Although the embodiments of the present disclosure have been shown and described, those of ordinary skill in the art can understand that various changes, amendment, substitutions, and variations can be made to these embodiments without departing from the principle and spirit of the present disclosure, the scope of the present disclosure is defined by the appended claims and their equivalents.

Claims
  • 1. An address fine-tuning acceleration system, comprising: a scheduling unit, a high-order physical register block, a shared mapping unit, an address checking unit, a low-order physical register block, an immediate value detection unit, a physical memory address fine-tuning detector, a new address generation unit, a reservation station, an execution and virtual-physical memory address conversion unit, and a submission unit, wherein an output end of the scheduling unit is coupled to an input end of the address checking unit, an input end of the immediate value detection unit and an input end of the low-order physical register block; an output end of the address checking unit is coupled to an input end of the reservation station, an input end of the physical memory address fine-tuning detector and the input end of the low-order physical register block; an output end of the high-order physical register block is coupled to an input end of the shared mapping unit through; an output end of the shared mapping unit is coupled to an input end of a high-order pulse; an output end of a low-order pulse is coupled to an input end of the new address generation unit and the input end of the physical memory address fine-tuning detector; an output end of the immediate value detection unit is coupled to the input end of the new address generation unit and the input end of the physical memory address fine-tuning detector; an output end of the physical memory address fine-tuning detector is coupled to an input end of the submission unit; an output end of the reservation station is coupled to an input end of the execution and virtual-physical memory address conversion unit, the input end of the new address generation unit and the input end of the shared mapping unit; an output end of the new address generation unit is coupled to the input end of the low-order physical register block, the input end of the shared mapping unit and an input end of the reservation station; and an output end of the execution and virtual-physical memory address conversion unit is coupled to the input end of the low-order physical register block, an input end of the high-order physical register block and the input end of the submission unit.
  • 2. The address fine-tuning acceleration system according to claim 1, wherein the execution and virtual-physical memory address conversion unit is to communicate with the low-order physical register block through a result and a spread bit.

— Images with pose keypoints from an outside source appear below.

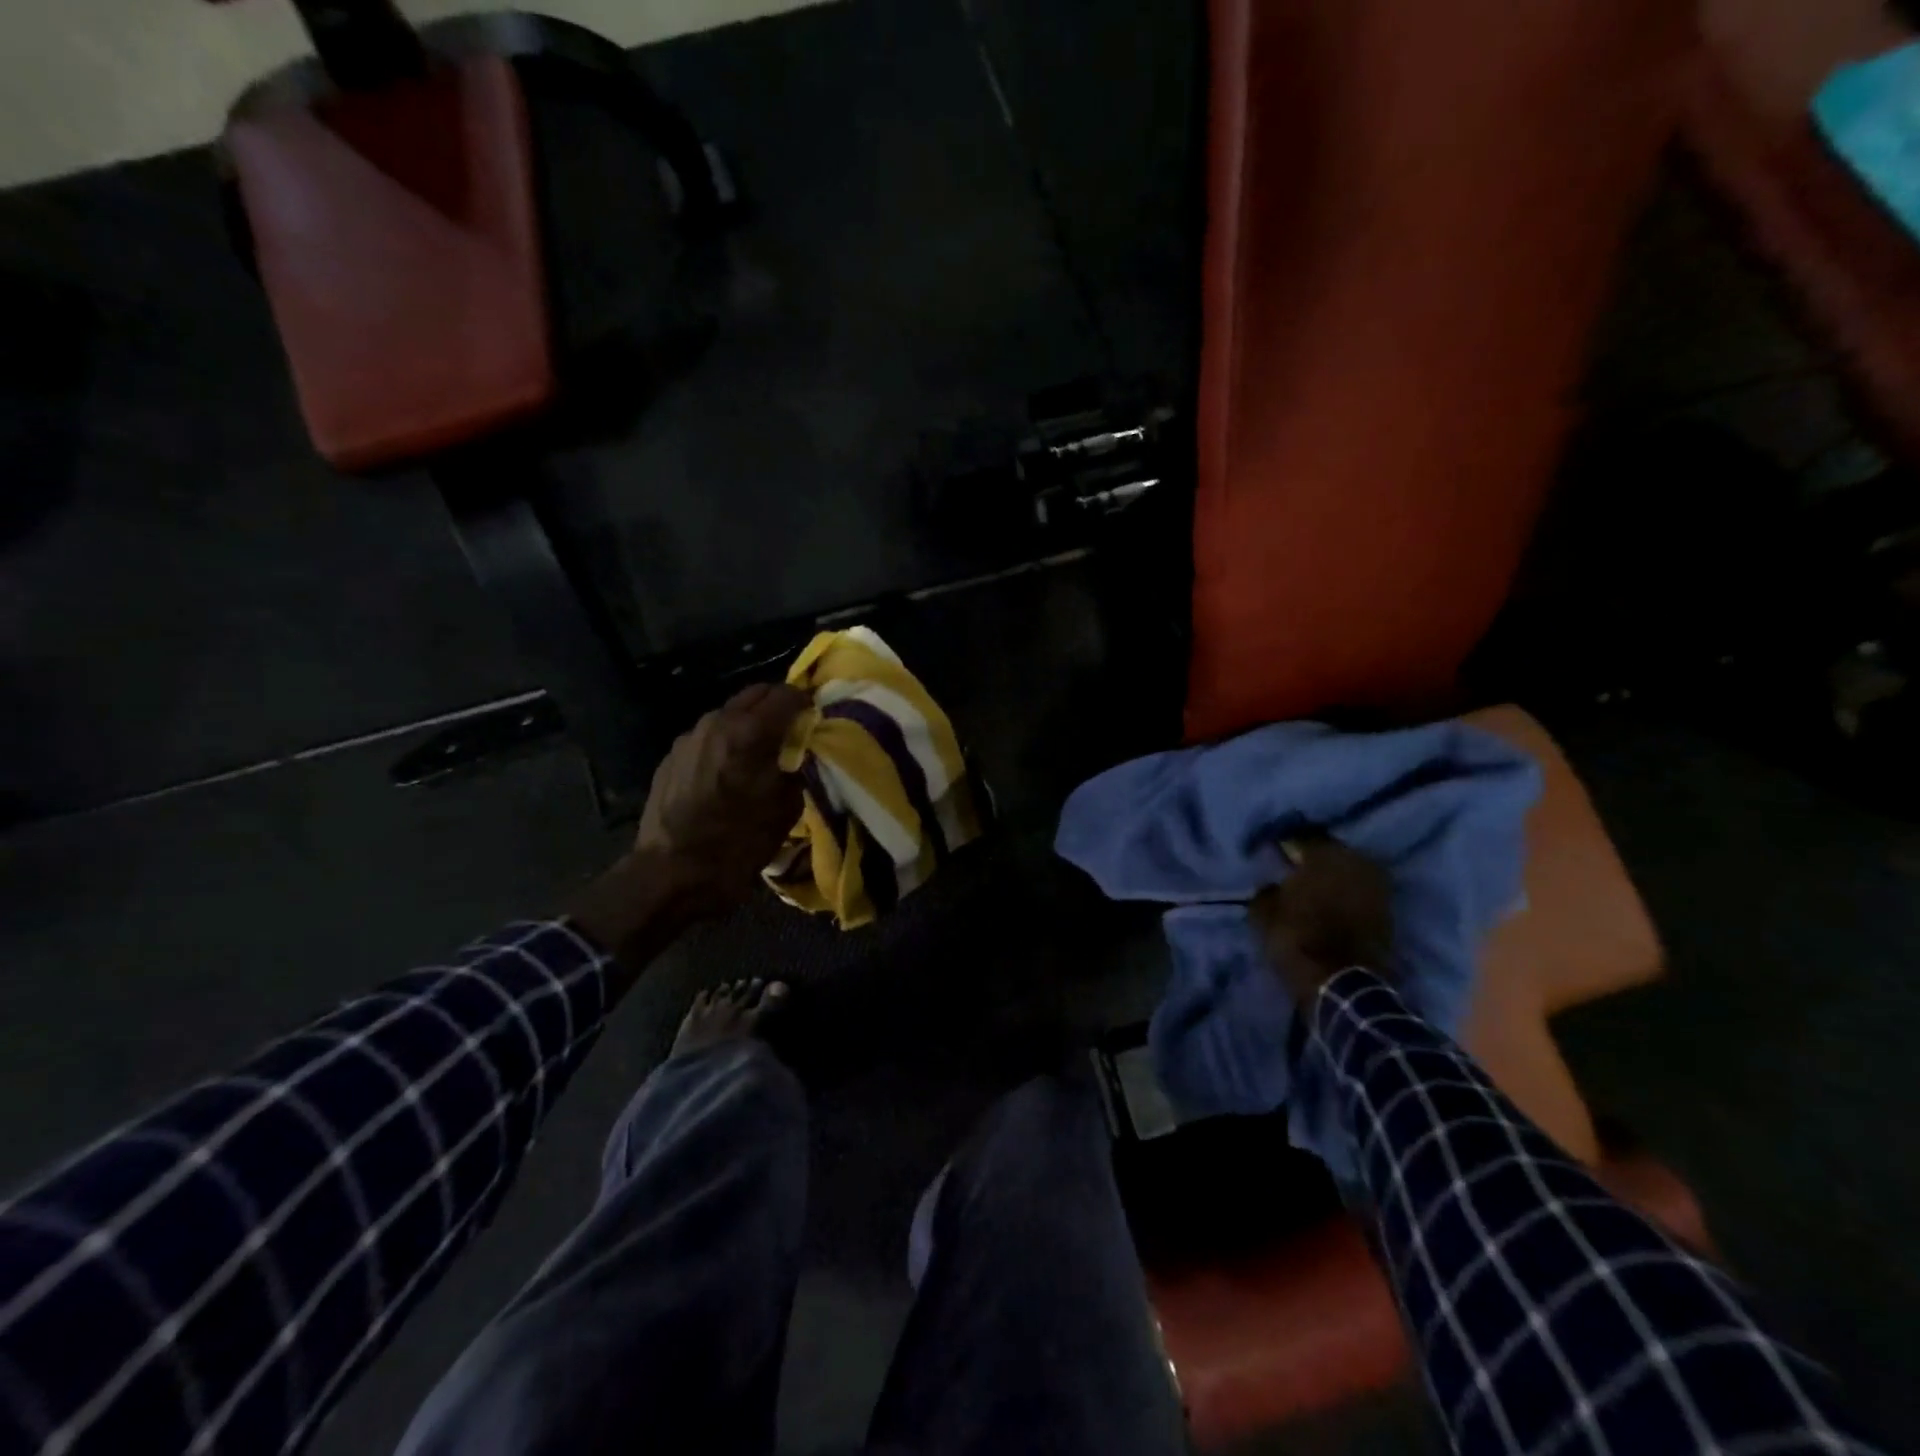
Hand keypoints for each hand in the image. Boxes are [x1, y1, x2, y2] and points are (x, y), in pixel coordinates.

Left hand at [633, 682, 810, 913]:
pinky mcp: (671, 756)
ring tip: (760, 754)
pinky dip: (725, 744)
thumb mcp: (785, 810)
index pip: (788, 694)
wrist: (669, 875)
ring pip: (730, 713)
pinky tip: (728, 773)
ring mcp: (689, 737)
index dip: (807, 704)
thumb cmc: (736, 845)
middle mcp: (717, 722)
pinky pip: (708, 737)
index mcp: (749, 732)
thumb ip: (799, 769)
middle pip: (756, 694)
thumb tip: (803, 752)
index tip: (816, 721)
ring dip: (750, 724)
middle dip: (778, 707)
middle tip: (793, 732)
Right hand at [1249, 835, 1393, 1007]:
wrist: (1342, 984)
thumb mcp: (1263, 913)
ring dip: (1334, 877)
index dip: (1286, 844)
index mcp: (1324, 855)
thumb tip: (1272, 883)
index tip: (1275, 852)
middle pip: (1331, 851)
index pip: (1302, 837)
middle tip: (1295, 868)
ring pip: (1349, 871)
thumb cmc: (1297, 939)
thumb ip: (1266, 890)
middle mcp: (1356, 862)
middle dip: (1314, 859)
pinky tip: (1333, 902)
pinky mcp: (1388, 910)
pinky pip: (1362, 891)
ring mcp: (1377, 886)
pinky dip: (1349, 894)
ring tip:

  • 3. The address fine-tuning acceleration system according to claim 1, wherein the address checking unit is to communicate with the reservation station through address generation type pushing.
  • 4. The address fine-tuning acceleration system according to claim 1, wherein the low-order physical register block is to communicate with the physical memory address fine-tuning detector through a spread bit.
  • 5. The address fine-tuning acceleration system according to claim 1, wherein the reservation station is coupled to the new address generation unit and the shared mapping unit through new address write enabling.
  • 6. The address fine-tuning acceleration system according to claim 1, wherein the address fine-tuning acceleration system further comprises a standby address unit, and the new address generation unit is coupled to the standby address unit through address tuning type spread pushing.
  • 7. The address fine-tuning acceleration system according to claim 1, wherein a physical memory address is coupled to the submission unit through a new submission path.
  • 8. The address fine-tuning acceleration system according to claim 1, wherein the new address generation unit is coupled to the low-order physical register block by maintaining a high-order change bit.
  • 9. The address fine-tuning acceleration system according to claim 1, wherein the execution and virtual-physical memory address conversion unit is coupled to the low-order physical register block by clearing a spread bit.